[Opening TEXT SECTION section]

Unmasked: The face of the real debt trap maker
China is often accused by the US and others of exploitative behavior in developing countries but the facts point to the true source of the problem: the West
The United States and other Western countries often accuse China of leading developing countries into so-called debt traps, but studies show that if anyone is creating such traps it is Western countries and financial institutions, analysts say.
In an opinion piece in The New York Times on Aug 16 the Sri Lankan writer Indrajit Samarajiva said his country's economic and political collapse had largely been the result of Western debt traps.
Western media have accused China of luring Sri Lanka into a debt trap, he said, "but from where I'm standing, ultimate blame lies with the Western-dominated neoliberal system that keeps developing countries in a form of debt-fueled colonization".
And despite Western claims of Chinese predatory lending, only 10 to 20 percent of Sri Lanka's foreign debt is owed to China, Samarajiva said, noting that most is "owed to the United States and European financial institutions or Western allies like Japan".
"We died in a largely Western debt trap," Samarajiva said.
Ehizuelen Michael Mitchell Omoruyi, executive director of the Center for Nigerian Studies at the Institute of African Studies at Zhejiang Normal University, said that in Africa in recent decades China has made many commitments to cancel the debts of borrowing countries.
This month China announced that it will waive 23 interest-free loans for 17 African countries that had matured by the end of last year.
"For countries that have failed to pay their debts in a timely manner, China has offered a variety of debt restructuring options to help African countries tide over their difficulties, rather than using asset seizures and other means to require borrowers to pay off their debts," Omoruyi said.
He cited a report of the China-Africa Research Initiative at Johns Hopkins University that said China restructured or refinanced about $15 billion of African debt between 2000 and 2019, without asset seizures that countries such as the US have criticized when they talk of debt traps.

[Closing TEXT SECTION section]
[Opening EXTRACTED RECORDS section]

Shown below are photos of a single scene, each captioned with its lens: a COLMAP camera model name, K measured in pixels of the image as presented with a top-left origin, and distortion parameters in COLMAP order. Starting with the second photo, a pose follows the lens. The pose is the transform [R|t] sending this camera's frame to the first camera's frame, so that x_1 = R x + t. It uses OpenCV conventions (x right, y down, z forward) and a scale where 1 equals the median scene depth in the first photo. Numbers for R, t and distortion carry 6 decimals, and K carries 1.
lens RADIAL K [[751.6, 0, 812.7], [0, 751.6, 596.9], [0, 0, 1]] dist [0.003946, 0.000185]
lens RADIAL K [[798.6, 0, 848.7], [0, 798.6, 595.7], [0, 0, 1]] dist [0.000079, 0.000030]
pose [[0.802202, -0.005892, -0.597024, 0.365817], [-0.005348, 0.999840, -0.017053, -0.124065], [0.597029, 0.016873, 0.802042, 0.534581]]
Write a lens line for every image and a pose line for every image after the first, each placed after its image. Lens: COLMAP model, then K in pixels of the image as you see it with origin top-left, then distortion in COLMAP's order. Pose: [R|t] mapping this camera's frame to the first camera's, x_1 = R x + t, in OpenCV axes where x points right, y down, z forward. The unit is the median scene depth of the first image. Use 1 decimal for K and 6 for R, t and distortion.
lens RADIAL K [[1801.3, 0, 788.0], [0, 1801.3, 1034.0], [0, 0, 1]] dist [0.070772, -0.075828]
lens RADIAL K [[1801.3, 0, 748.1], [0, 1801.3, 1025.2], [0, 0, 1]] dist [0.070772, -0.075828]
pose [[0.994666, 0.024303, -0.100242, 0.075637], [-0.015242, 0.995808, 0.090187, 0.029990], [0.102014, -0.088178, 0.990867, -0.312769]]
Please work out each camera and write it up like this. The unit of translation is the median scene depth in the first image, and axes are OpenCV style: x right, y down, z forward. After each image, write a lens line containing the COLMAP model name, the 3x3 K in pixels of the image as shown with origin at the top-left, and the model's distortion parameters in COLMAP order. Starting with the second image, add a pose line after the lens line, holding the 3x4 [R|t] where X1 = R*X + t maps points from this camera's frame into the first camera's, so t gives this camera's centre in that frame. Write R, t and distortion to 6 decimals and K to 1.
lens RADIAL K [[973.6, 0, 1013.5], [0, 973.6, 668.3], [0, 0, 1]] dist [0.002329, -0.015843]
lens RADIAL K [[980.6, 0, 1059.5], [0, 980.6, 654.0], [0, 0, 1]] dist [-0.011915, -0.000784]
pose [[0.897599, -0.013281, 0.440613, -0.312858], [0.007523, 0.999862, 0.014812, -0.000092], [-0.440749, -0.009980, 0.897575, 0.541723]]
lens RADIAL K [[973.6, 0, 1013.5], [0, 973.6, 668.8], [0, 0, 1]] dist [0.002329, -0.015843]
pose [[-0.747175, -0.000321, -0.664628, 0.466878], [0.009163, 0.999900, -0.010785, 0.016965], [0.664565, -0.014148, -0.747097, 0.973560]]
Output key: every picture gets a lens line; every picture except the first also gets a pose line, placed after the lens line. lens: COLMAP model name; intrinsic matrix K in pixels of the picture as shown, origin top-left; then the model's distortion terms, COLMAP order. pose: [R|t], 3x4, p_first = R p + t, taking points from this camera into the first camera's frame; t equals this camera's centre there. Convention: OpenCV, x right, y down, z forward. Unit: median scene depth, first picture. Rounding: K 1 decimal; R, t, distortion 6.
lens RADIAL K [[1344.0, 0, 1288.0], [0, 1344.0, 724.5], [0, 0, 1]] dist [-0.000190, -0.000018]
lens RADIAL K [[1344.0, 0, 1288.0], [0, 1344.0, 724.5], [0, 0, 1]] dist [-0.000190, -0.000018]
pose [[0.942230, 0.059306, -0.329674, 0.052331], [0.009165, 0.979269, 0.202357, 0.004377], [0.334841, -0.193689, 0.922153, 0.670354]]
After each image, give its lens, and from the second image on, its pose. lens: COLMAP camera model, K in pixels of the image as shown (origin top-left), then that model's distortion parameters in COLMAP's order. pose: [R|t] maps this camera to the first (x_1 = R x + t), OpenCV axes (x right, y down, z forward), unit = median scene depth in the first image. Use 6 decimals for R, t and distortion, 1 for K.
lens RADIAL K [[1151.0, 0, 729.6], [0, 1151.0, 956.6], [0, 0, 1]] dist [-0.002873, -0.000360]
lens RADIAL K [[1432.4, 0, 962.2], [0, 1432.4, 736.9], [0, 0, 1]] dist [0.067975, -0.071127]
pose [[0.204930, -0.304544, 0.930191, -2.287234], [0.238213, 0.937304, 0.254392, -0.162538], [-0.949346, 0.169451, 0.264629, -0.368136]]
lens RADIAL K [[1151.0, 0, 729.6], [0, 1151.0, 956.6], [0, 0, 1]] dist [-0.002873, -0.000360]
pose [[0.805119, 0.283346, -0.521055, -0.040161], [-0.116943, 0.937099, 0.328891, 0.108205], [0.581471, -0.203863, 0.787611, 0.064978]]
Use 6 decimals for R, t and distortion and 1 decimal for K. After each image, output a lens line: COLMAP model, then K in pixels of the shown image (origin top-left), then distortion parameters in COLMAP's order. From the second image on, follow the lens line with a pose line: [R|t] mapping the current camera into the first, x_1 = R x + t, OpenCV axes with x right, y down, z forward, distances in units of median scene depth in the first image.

[Closing EXTRACTED RECORDS section]

* **TASK 1**: According to the debt-trap article, what share of Sri Lanka's foreign debt does Samarajiva say is owed to China?
* **TASK 2**: Reproduce the debt-trap article word for word, the stretch from "He cited a report" through "of debt traps.".

* **EXERCISE RESPONSE 1**: 10 to 20 percent

* **EXERCISE RESPONSE 2**:
He cited a report of the China-Africa Research Initiative at Johns Hopkins University that said China restructured or refinanced about $15 billion of African debt between 2000 and 2019, without asset seizures that countries such as the US have criticized when they talk of debt traps.